Simulating accessing multiple cache lines could actually be easier - we just need to replace integers with structures of variable size and use std::list (linked list) instead of std::vector (single block of memory):
struct MyStruct {
bool f0; // 1 byte
float f1[100]; // sizeof(float) * 100 = 4 * 100 = 400 bytes
double f2[53]; // sizeof(double) * 53 = 8 * 53 = 424 bytes
char f3[64]; // sizeof(char) * 64 = 1 * 64 = 64 bytes
}; // total size = 889 bytes, likely to span across multiple cache lines
std::list<MyStruct> a;and generate a large enough number of these objects:
#include <random>
std::random_device rd;
std::mt19937_64 gen(rd());
std::uniform_int_distribution<int> bool_dist(0, 1);
std::uniform_real_distribution<float> float_dist(0.0f, 1000.0f);
std::uniform_int_distribution<int> int_dist(std::numeric_limits<int>::min(), std::numeric_limits<int>::max());
for (auto i = 0; i < 10000; ++i) {
MyStruct e;
e.f0 = static_cast<bool>(bool_dist(gen));
for (auto t = 0; t < 100; ++t)
e.f1[t] = float_dist(gen);
for (auto t = 0; t < 53; ++t)
e.f2[t] = static_cast<double>(float_dist(gen));
for (auto t = 0; t < 64; ++t)
e.f3[t] = static_cast<char>(int_dist(gen) % 255);
a.push_back(e);
}Just to prevent memory leaks, cleanup the test data at the end:
for (auto& item : a) {
delete item.f3;
}
a.clear();These benchmarks take significantly longer time to run and produce big numbers:
| Test | Min | Max | 50% | 90% | 95% | delta |
|---|---|---|---|---|---|---|
sample1 (++i) | 7882057 | 15385569 | 7948012 | 8004355 | 8031673 | 0% |
sample2 (--i) | 7915870 | 16297070 | 8971293 | 9109493 | 9151567 | +13% |
sample3 (for(:)) | 8094894 | 16496526 | 8159004 | 8229138 | 8259364 | +3% |
Compare this to a structure which actually fits in one cache line.
Cache line size is apparently 64 B - that is sixty-four bytes - on most CPUs (AMD Zen, Intel Ice Lake).
My Apple M1 laptop has twice as much, 128 B, as shown by running sysctl -a | grep 'hw.cachelinesize'.
If the structure was reorganized to fit in that limit, like so:
struct MyStruct {
bool f0; // 1 byte
float* f1; // sizeof(float*) = 8 bytes
double* f2; // sizeof(double*) = 8 bytes
char* f3; // sizeof(char*) = 8 bytes
}; // total size = 25 bytes, likely to fir in a single cache lineThe timings are considerably lower for the backwards iteration:
| Test | Min | Max | 50% | 90% | 95% | delta |
|---|---|---|---|---|---|---|
sample1 (++i) | 7575860 | 20005185 | 7640651 | 7700057 | 7725933 | 0% |
sample2 (--i) | 7466816 | 18068148 | 7657415 | 8109531 | 8208603 | +6% |
sample3 (for(:)) | 7832724 | 14264212 | 7882930 | 7932295 | 7960718 | +3% |
This highlights how predictive cache loading and data element size that fits into a single CPU cache line actually impacts RAM reads - by a significant margin.
Conclusion
In simplest case (vector of numbers), the worst case scenario is within 11% difference, with backwards iteration being the fastest, followed by forward iteration and foreach being the slowest of the bunch.
Prefix decrement in the backwards iteration being the fastest.
Bear in mind: these numbers are in nanoseconds, meaning the worst case scenario is 10000 (ten thousand) elements of variable size being iterated in 1.5 ms and the fastest being 1.3 ms - that is milliseconds.
For comparison, rendering a frame at 120 FPS rate would take about 8.3 ms. And if you were to process some requests (in a client-server system), you would be able to handle 699 requests per second while iterating over this list.

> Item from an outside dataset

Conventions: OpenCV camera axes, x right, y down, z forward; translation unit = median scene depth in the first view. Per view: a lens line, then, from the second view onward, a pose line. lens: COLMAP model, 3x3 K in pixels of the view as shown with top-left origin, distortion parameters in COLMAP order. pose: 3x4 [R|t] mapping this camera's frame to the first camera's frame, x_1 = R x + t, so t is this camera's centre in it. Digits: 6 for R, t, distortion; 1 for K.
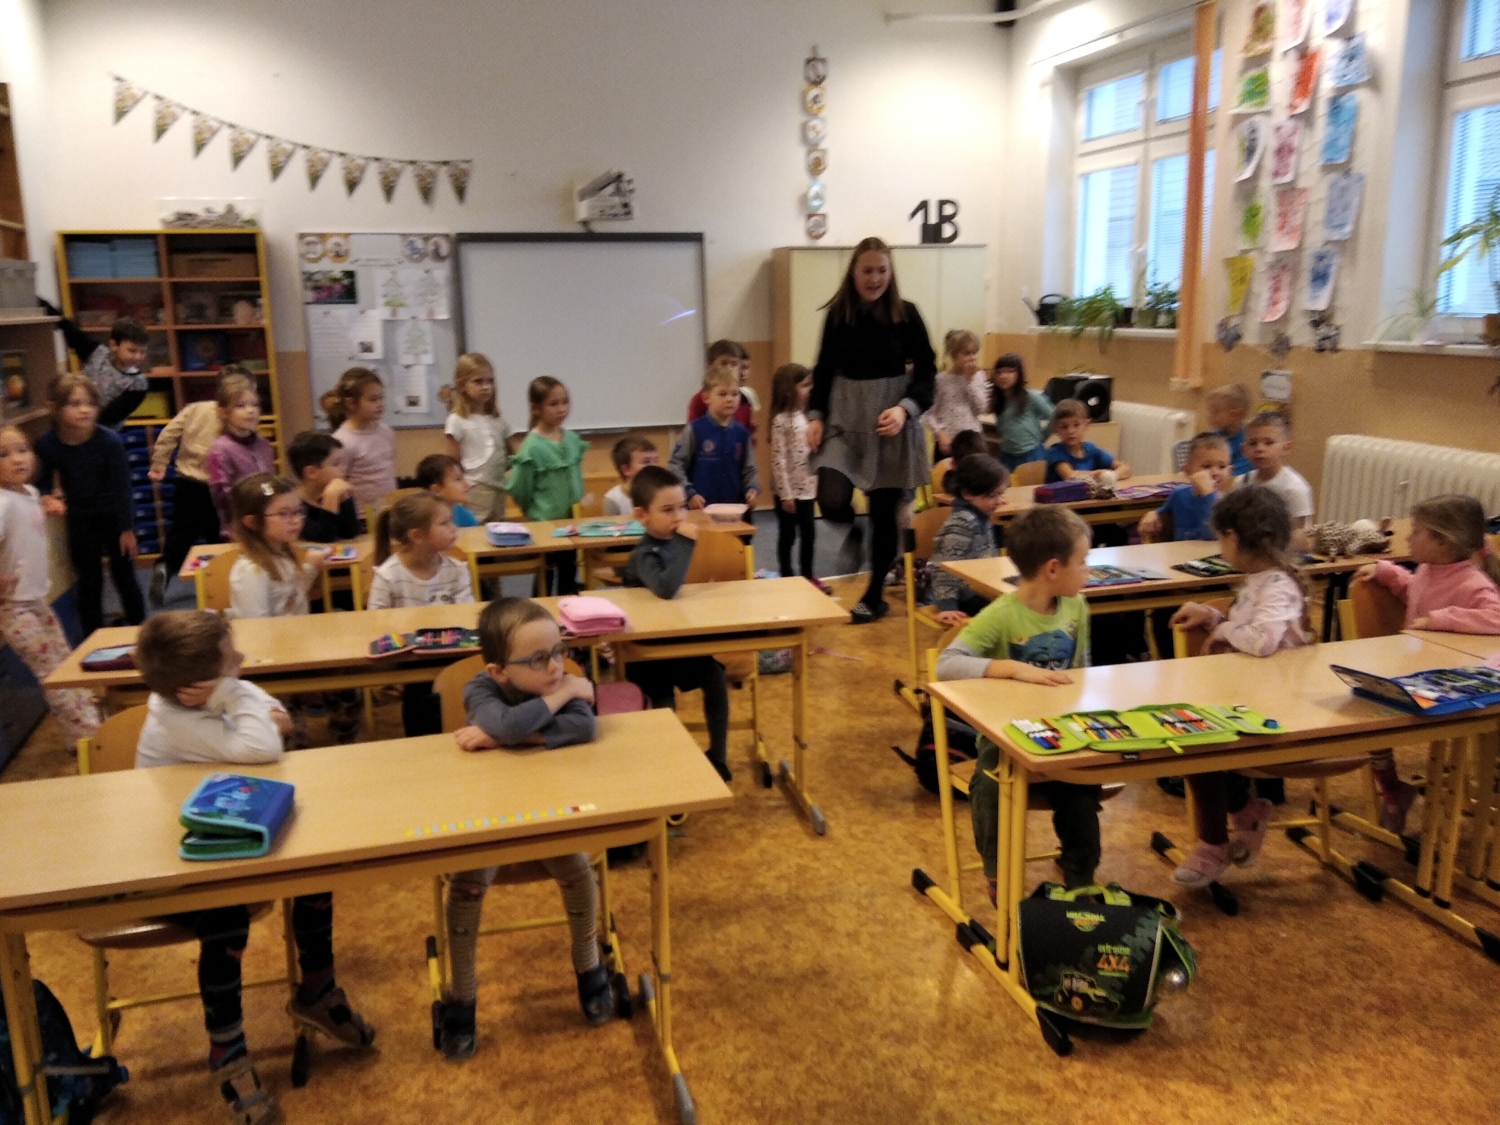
lens RADIAL K [[1206.6, 0, 743.8], [0, 1206.6, 568.2], [0, 0, 1]] dist [0.065546, -0.086662]
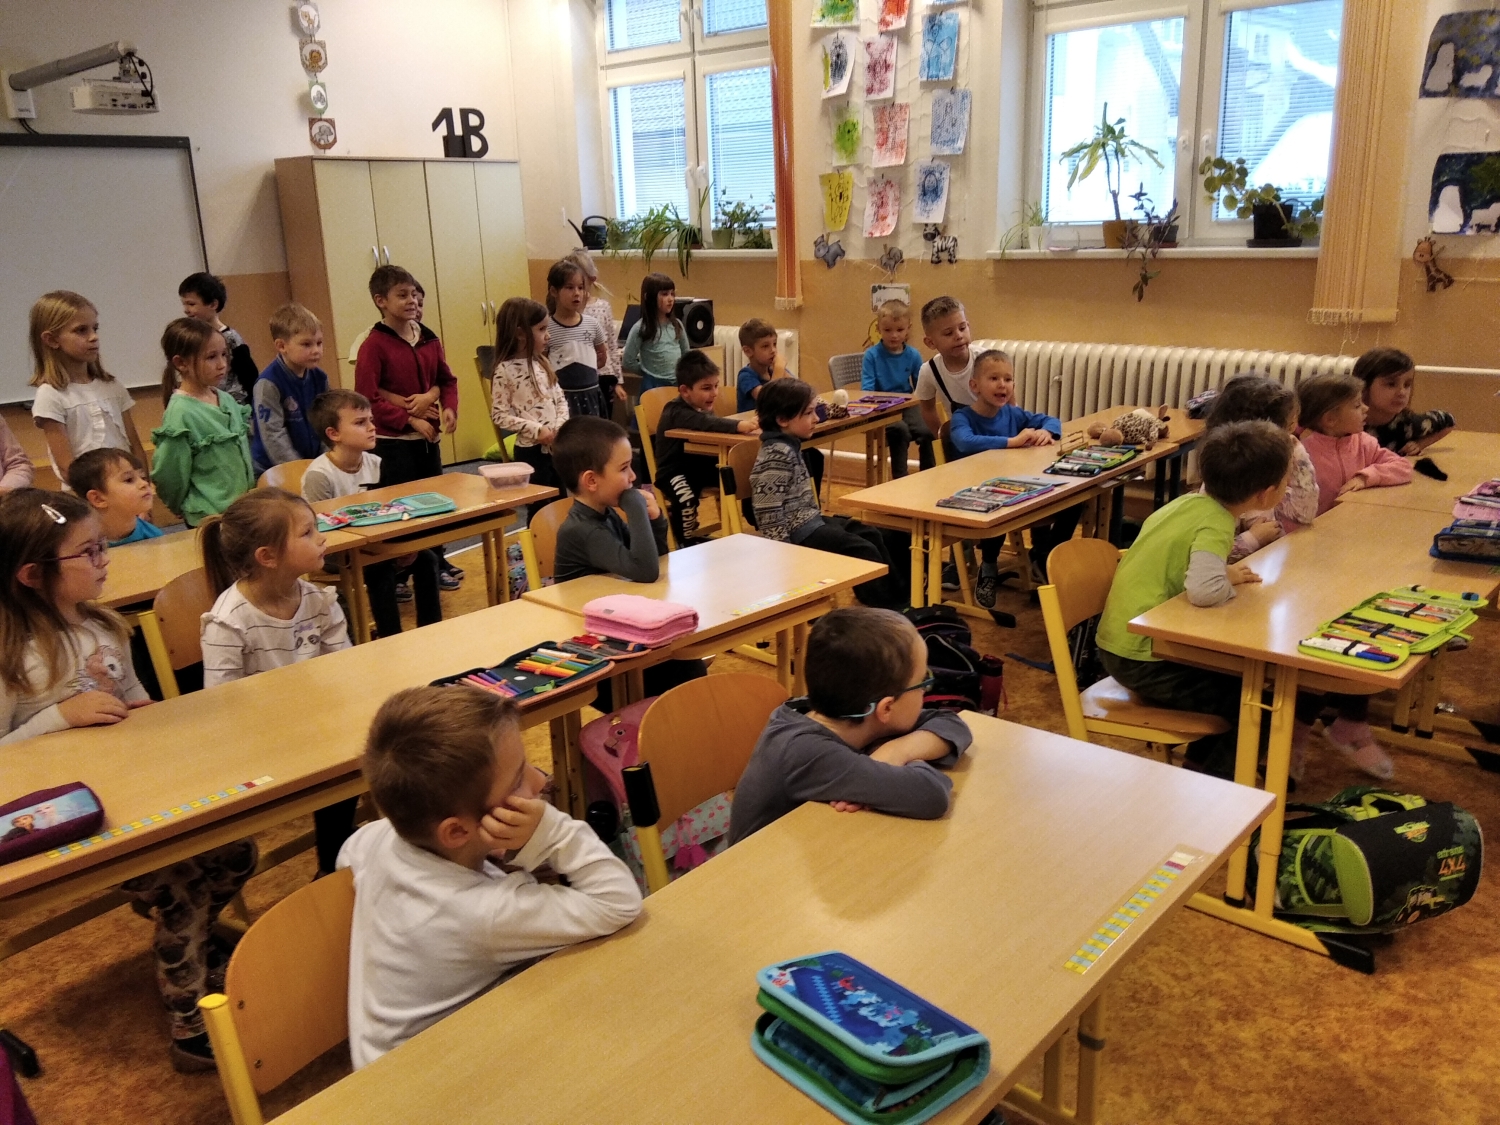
lens RADIAL K [[1206.6, 0, 757.0], [0, 1206.6, 570.3], [0, 0, 1]] dist [0.065546, -0.086662]
pose [[0.843518, -0.158517, 0.513176, -0.235308], [0.132818, 0.987344, 0.086670, -0.024922], [-0.520420, -0.004948, 0.853896, 0.171659]]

So realistically, the way you iterate a vector of integers, any of these techniques would only really matter if you are working on a really high performance system.
That being said, this is all true while the vector elements fit in one CPU cache line or cache block, that is L1 and L2 caches.
So if the data element does not fit in a block of 64 B (or 128 B on some CPUs), the performance impact of backwards iteration is going to be more significant.
In this case we are talking about 8 ms vs 9.1 ms. In terms of FPS, the difference would be 125 FPS vs 109 FPS. Or about 15 requests per second more.